Science is Fiction: 23 Films by Jean Painleve [Criterion]: Finally this comes to DVD in the states. These are really fabulous avant-garde aquatic documentaries from the 1920s-1960s. The 3 disc collection has everything you need, including alternate soundtracks by Yo La Tengo, just in case you missed seeing them perform it live for the Webster Film Series back in 2005.
"Observe and Report", Jody Hill: I had no desire to see Seth Rogen play a mall cop but a friend dragged me to this movie. I expected another lame attempt to cash in on the recent successes of Judd Apatow. Surprisingly, I left the theatre having seen the best film of 2009 (so far). Sure, it's basically "Taxi Driver" set in a shitty mall, but it's one of the best dark (and I mean dark) comedies I've seen in quite some time. Trust me, this movie is destined to be a certified Cult Classic. You'll understand when you finally catch it on video five years from now.
The Vaselines - Enter The Vaselines [Sub Pop]: It's nice get everything the Vaselines ever did on vinyl (3 LP too!). I hope this is among the first of many nicely compiled Sub Pop Deluxe Editions.
Various Artists - Electronium: A Complete Guide to Audio Composition [unknown]: I have no idea where this release came from and apparently no one else does either. The LP came in a nice box with room for two more LPs which are to be released at a later date. It features a bunch of classic Raymond Scott analog synth bits as well as a couple of tracks from Dick Hyman and an LSD public service announcement. Let's hope those 2 additional LPs actually happen. I don't know how I'll even find them if they do.
Peter Walker - Long Lost Tapes 1970 [Tompkins Square]: Peter Walker studied with both Ali Akbar Khan and Ravi Shankar and was Timothy Leary's music director. He was an important figure of the American folk underground, but unfortunately, he only released two albums, including the wonderful "Rainy Day Raga." Walker finally dug up the tapes from this Woodstock, NY recording session for another full-length release -- 39 years delayed.
Mississippi Records: If you ever come across any release by Mississippi, snatch it up. Their small-run vinyl-only releases are always reasonably priced (~$10) and excellently packaged. I can guarantee you'll then find them spinning on your turntable constantly. This year, I've enjoyed another installment of pre-war blues, "I Woke Up One Morning in May", and the guitar-based gospel of Bishop Perry Tillis, compiled from hours of cassette tapes and released as "In Times Like These...." I also finally found a copy of their 2008 vinyl release of "Compilation" by The Clean.

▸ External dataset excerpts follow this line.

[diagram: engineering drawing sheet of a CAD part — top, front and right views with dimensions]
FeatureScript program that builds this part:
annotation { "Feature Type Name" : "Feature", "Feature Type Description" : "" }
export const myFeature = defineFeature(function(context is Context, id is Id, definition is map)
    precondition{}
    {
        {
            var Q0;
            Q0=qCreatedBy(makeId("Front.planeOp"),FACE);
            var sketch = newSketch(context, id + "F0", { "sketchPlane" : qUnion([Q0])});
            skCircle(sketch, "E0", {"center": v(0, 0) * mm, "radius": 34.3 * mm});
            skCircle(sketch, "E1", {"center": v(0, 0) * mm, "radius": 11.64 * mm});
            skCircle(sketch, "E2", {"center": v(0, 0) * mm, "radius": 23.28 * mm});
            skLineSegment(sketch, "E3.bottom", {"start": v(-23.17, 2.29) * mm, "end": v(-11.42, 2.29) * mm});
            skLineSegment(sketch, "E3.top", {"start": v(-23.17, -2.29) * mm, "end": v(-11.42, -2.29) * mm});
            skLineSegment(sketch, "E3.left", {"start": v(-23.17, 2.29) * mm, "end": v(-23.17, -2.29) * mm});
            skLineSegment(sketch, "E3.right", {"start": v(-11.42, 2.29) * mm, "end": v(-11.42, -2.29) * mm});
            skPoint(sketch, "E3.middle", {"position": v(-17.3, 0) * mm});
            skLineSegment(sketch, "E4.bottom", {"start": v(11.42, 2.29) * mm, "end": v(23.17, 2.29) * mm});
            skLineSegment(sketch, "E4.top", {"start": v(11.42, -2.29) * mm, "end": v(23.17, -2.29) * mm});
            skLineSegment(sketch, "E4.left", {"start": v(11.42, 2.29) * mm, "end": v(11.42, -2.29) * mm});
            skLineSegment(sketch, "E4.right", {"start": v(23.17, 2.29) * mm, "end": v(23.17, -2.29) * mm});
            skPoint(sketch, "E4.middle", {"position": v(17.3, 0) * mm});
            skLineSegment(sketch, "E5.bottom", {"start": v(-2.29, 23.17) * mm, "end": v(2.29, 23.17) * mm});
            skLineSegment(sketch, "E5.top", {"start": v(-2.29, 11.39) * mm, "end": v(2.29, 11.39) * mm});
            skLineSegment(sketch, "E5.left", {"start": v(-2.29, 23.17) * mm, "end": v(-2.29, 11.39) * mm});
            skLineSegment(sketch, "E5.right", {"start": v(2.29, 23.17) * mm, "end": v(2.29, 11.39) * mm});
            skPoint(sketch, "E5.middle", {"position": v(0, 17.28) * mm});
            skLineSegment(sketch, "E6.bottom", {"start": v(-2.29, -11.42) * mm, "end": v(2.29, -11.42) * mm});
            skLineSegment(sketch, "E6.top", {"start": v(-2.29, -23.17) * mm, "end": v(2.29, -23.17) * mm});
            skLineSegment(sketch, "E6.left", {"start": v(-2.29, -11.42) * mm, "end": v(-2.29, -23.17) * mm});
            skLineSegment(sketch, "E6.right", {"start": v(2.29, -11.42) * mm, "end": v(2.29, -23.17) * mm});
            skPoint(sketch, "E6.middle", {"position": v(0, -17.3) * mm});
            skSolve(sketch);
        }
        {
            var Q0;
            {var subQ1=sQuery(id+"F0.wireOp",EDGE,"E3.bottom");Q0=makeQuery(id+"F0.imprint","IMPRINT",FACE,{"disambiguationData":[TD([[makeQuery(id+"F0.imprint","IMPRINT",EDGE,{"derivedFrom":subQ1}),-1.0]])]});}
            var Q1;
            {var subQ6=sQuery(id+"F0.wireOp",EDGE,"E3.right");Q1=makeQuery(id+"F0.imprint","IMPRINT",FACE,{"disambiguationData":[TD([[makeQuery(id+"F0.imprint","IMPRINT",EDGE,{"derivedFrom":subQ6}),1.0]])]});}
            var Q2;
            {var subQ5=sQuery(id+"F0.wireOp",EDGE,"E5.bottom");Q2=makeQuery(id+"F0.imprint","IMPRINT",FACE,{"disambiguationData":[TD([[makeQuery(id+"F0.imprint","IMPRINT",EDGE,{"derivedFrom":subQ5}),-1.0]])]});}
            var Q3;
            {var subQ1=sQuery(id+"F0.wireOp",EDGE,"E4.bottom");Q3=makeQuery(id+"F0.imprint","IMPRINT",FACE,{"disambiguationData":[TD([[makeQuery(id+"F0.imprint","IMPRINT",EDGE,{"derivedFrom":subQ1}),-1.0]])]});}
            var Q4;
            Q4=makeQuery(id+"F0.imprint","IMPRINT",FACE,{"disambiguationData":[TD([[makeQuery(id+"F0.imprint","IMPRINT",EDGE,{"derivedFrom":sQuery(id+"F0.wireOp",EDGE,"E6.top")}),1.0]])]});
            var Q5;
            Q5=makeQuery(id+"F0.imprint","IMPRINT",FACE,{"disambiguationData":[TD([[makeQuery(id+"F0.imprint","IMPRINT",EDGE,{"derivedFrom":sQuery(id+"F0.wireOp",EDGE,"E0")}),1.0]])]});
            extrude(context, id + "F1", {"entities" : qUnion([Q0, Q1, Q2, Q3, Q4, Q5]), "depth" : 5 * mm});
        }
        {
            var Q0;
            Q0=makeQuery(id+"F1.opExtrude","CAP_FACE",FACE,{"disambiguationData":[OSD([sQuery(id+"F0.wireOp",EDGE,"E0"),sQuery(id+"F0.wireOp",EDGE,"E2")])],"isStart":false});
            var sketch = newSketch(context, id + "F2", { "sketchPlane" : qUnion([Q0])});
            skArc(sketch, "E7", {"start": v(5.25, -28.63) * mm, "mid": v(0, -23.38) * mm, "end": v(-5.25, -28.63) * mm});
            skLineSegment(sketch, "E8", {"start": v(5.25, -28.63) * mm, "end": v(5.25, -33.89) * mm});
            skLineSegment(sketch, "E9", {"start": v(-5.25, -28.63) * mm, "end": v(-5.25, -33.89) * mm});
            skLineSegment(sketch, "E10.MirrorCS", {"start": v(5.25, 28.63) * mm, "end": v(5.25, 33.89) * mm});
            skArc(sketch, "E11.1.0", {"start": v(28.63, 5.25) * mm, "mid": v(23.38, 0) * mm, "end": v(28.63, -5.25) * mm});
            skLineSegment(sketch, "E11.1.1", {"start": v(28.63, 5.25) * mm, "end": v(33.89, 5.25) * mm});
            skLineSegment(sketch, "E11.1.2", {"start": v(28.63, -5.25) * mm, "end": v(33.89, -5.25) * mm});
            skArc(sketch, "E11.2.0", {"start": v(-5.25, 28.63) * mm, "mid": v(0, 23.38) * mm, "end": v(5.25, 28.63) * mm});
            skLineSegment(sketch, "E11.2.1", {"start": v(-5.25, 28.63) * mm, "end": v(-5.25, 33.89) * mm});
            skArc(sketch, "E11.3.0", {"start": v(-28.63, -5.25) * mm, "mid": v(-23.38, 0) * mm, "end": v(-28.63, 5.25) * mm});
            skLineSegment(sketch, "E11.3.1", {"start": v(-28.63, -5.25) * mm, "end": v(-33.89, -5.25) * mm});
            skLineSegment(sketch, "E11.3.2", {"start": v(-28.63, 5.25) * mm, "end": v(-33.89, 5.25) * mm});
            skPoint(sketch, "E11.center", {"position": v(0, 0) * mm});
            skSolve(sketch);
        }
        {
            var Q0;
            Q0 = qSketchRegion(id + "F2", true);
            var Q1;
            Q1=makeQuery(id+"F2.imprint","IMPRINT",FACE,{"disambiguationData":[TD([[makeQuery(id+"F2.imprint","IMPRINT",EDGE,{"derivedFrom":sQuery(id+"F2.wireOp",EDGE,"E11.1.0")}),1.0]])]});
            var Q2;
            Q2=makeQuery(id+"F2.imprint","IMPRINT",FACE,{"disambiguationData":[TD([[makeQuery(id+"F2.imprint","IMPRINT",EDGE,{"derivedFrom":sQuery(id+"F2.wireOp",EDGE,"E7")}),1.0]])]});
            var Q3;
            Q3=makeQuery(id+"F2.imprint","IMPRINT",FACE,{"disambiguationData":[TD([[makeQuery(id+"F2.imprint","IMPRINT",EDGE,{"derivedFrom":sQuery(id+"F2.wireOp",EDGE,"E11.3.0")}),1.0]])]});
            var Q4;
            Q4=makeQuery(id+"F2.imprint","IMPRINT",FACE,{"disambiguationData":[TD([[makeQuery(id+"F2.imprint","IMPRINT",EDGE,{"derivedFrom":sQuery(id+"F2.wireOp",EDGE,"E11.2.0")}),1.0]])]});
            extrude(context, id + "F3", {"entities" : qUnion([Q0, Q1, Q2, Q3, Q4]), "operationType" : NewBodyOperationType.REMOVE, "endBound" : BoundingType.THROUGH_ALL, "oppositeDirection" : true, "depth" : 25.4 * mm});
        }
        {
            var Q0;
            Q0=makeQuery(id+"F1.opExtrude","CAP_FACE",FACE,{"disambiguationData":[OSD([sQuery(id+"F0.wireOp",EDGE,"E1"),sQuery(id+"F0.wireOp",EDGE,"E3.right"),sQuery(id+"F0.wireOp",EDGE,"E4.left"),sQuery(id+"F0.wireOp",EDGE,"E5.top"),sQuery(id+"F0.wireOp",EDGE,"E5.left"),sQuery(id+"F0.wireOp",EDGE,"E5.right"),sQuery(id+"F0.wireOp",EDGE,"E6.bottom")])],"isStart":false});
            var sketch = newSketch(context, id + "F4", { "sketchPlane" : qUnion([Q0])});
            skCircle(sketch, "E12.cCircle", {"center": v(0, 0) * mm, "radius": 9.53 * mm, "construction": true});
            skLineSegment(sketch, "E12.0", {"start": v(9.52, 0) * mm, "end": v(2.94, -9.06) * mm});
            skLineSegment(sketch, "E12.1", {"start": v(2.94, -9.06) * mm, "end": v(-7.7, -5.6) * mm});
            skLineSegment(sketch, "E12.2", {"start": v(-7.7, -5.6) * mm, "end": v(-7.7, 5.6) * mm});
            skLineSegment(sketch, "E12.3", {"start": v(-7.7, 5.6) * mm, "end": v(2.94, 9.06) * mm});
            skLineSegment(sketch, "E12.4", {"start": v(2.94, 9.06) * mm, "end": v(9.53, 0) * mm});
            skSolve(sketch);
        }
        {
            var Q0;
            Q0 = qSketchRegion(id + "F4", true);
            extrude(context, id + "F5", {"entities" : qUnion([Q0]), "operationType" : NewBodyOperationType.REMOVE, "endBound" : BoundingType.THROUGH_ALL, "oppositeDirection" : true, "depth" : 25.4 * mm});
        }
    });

They don't have a website, but a librarian at the University of North Carolina Asheville as lovingly compiled an Illustrated Discography here.
Galactic Zoo Disk: Psychedelica archivist Steve Krakow (aka Plastic Crimewave) has teamed up with Drag City to reissue several long lost psych gems this year on limited edition vinyl. I had never heard of either J.T. IV ("Cosmic Lightning") or The George Edwards Group ("38:38"), but that what makes this stuff so interesting. Krakow will continue to deliver the goods later this year with Michael Yonker's never-issued "Lovely Good". Also expect the always informative "Galactic Zoo Dossier" #8 in July.